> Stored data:
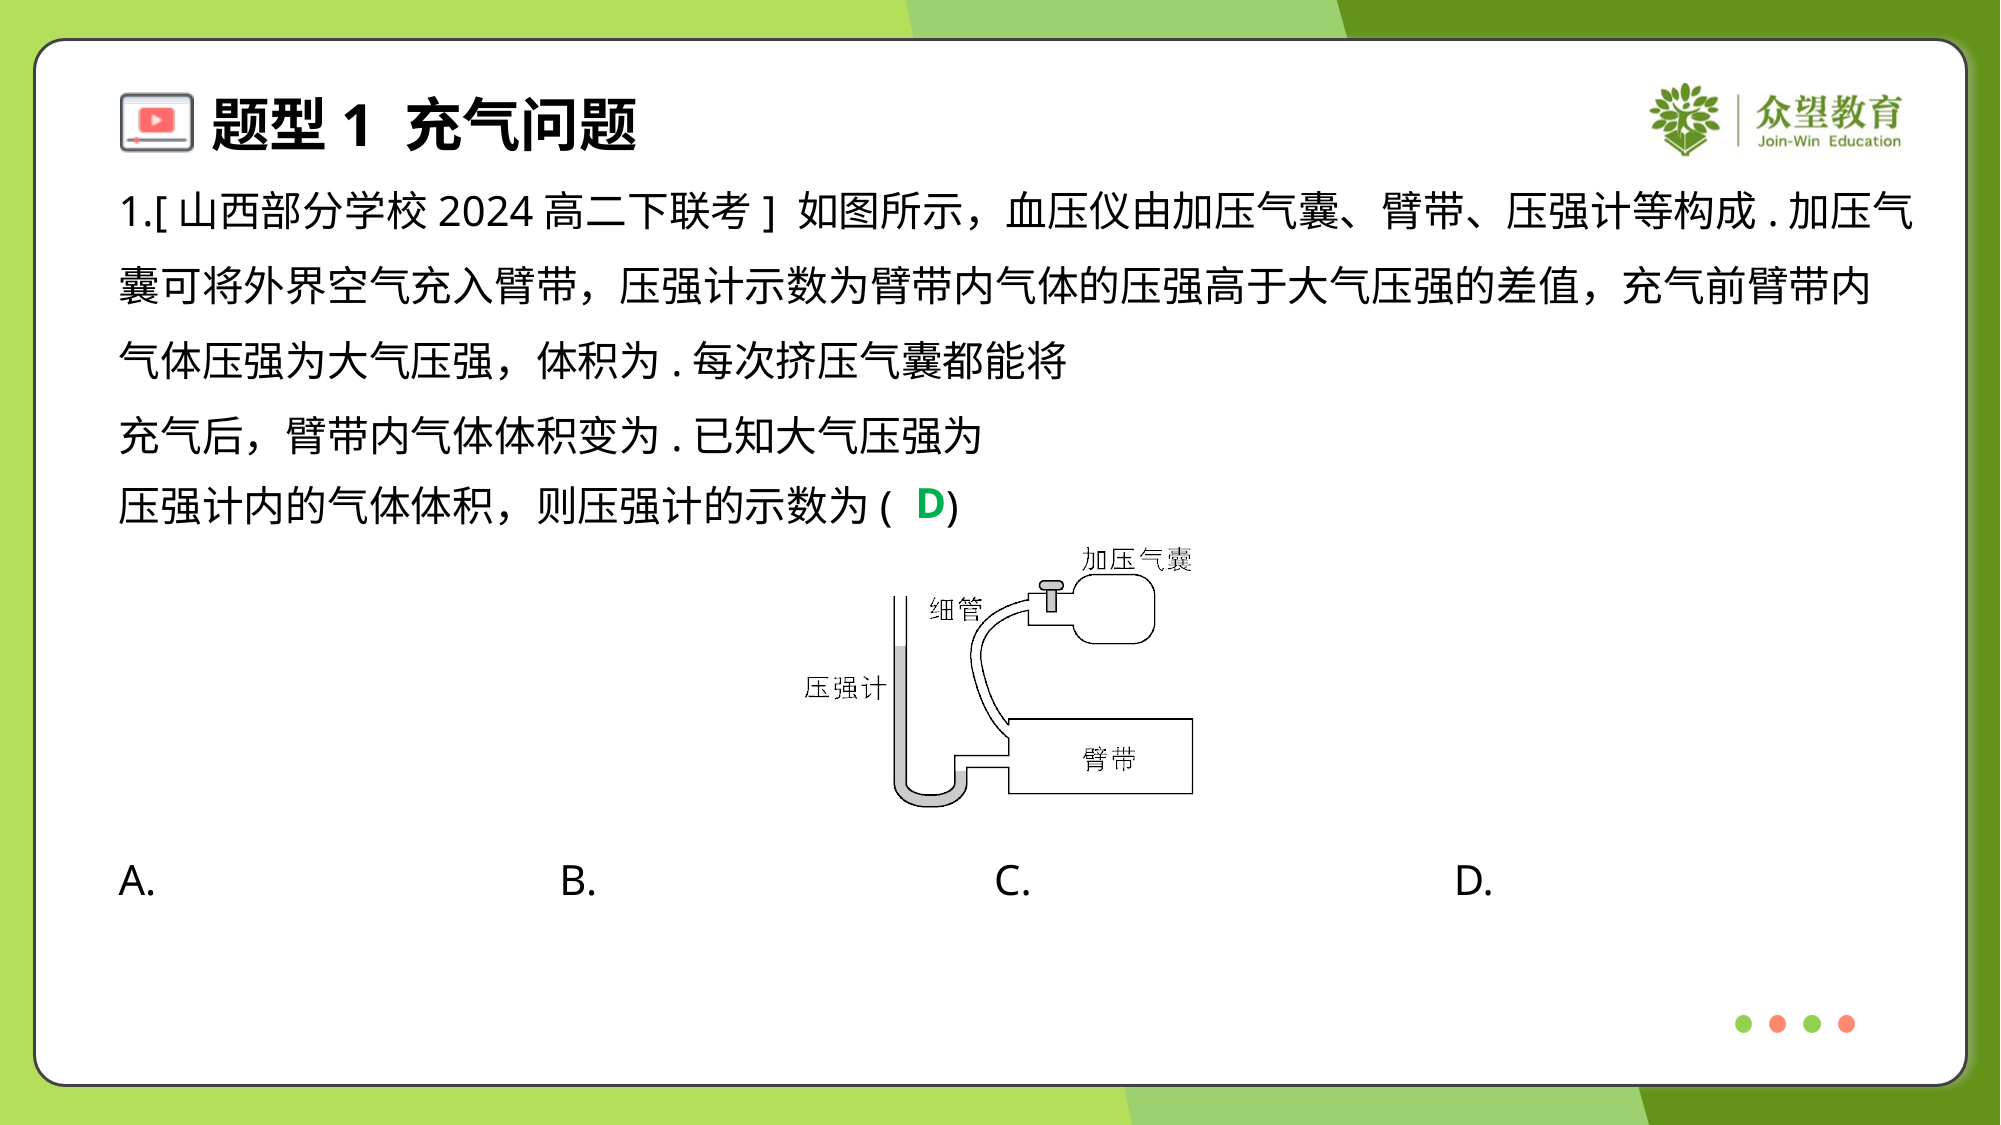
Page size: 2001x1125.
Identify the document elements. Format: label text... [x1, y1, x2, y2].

picture [0, 0, 2000, 1125]
text_box D [899, 456, 963, 521]
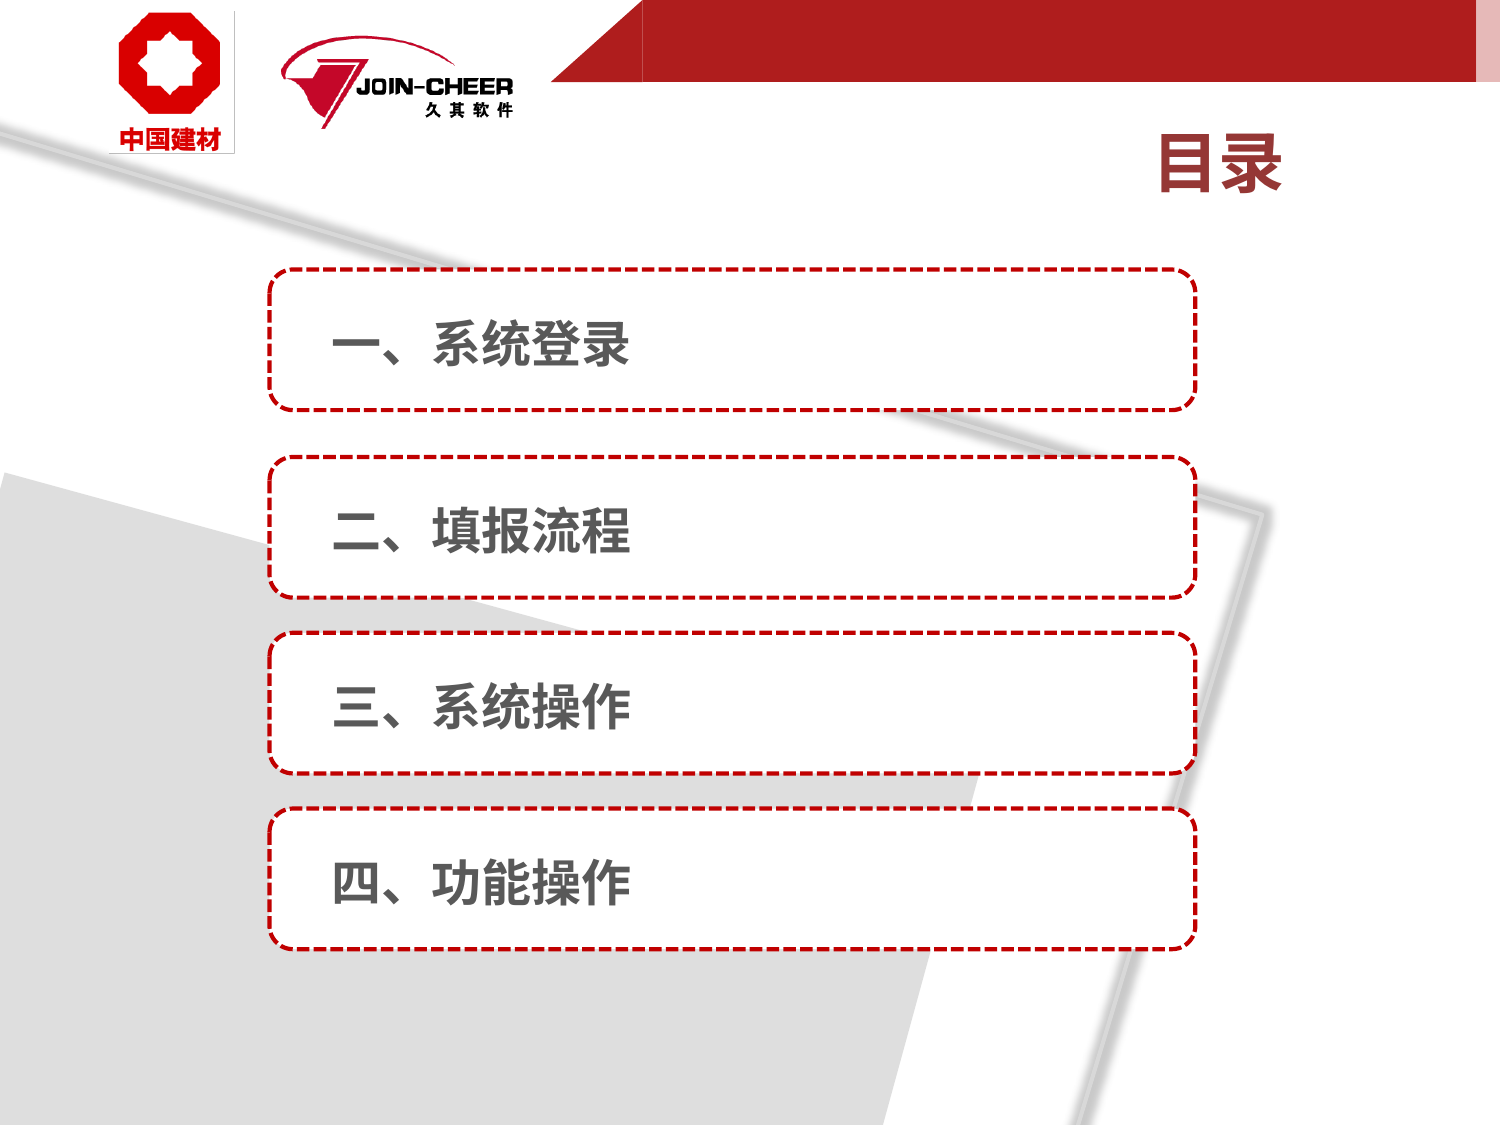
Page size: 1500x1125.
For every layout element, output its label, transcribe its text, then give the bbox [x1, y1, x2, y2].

> Your goal:
Should there be pictures in the data, leave them out and return the rest exactly.

> Your response:
Page size: 2001x1125.
Identify the document elements. Format: label text... [x1, y1, x2, y2].

picture [0, 0, 2000, 1125]
text_box D [899, 456, 963, 521]
Page size: 1500x1125.
For every layout element, output its label, transcribe its text, then give the bbox [x1, y1, x2, y2].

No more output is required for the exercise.